* **Texte extrait**:
====
Alors, si je suis à côté de la plaque, je vous demande de vous en prendre à Frédéric et aux organisateurs !
J’ai donc été particulièrement attentif aux nouvelles générations, ceux qui ont vingt ans. Sont-ils notre futur ? Que désirent-ils ?
Pour saint Thomas d’Aquin, nos désirs nous conduisent vers ce qui est bon. Certes, nous pouvons hésiter sur ce que nous voulons, nous pouvons « désirer trop peu », mais il y a toujours, dans nos désirs, quelque chose de vrai. Et donc je me demande comment l’Église peut-elle comprendre les nouveaux désirs exprimés par les jeunes, comment peut-elle les toucher, les approfondir ? Ceci éclairera le nouveau monde qui est en train d’apparaître..
Il me semble que le tout premier désir des jeunes, aujourd’hui, est d’être reconnus et acceptés. De façon générale, la source des mécontentements dans notre monde vient d’une demande de reconnaissance.
Le philosophe Charles Taylor, qui a travaillé sur « l’âge séculier » évoque à ce sujet une « exigence de reconnaissance intersubjective des identités ». Ainsi, des jeunes musulmans en colère se radicalisent dès lors qu’ils se sentent invisibles. Ils nous disent : « Je suis là ! Et je vais faire en sorte que vous me voyiez, même en vous faisant peur. »
====
* **Consignes**:
- 1) Répondez brièvement à ces questions sur le texte consacré aux désirs des jeunes :
(a) Selon saint Thomas d’Aquin, vers quoi nos désirs nous conduisent-ils ?
(b) D’après le texte, quel est aujourd’hui le tout premier désir des jeunes ?
(c) Sur quel sujet le philosophe Charles Taylor a-t-il travaillé ?
- 2) Reprenez le texte sur les désirs des jeunes là où il s’arrête et poursuivez-le.

* **Données disponibles**:
====
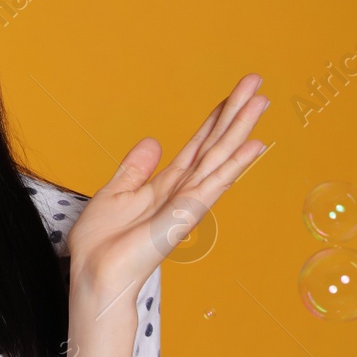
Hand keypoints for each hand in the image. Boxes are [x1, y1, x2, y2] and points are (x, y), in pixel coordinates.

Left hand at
====
* **Corrigé**:
- 1)
(a) Vers ce qui est bon.
(b) Être reconnus et acceptés.
(c) Sur « l’âge séculier ».

- 2)
Qui est cette nouvelle génération ? Il n’est pas facile de répondre à cette question, notamment parce que les identités sont désormais diluées. Les générations précédentes relevaient de profils clairs. Pour ce qui me concerne, je suis un enfant du « baby-boom ». Lors de mon séjour à Paris, dans les années 70, notre slogan était : « L’imagination au pouvoir ! » Nous lisions Sartre et Michel Foucault et nous voulions changer le monde. Puis il y a eu la « génération X », puis la « génération Y », chacune avec ses propres désirs, ses propres héros. Nous en sommes aujourd’hui à la « génération du millénaires », ceux qui ont eu 18 ans à partir de l’an 2000. Qui sont-ils ? Que veulent-ils ? Nous devons savoir si nous allons leur donner la reconnaissance qu’ils désirent.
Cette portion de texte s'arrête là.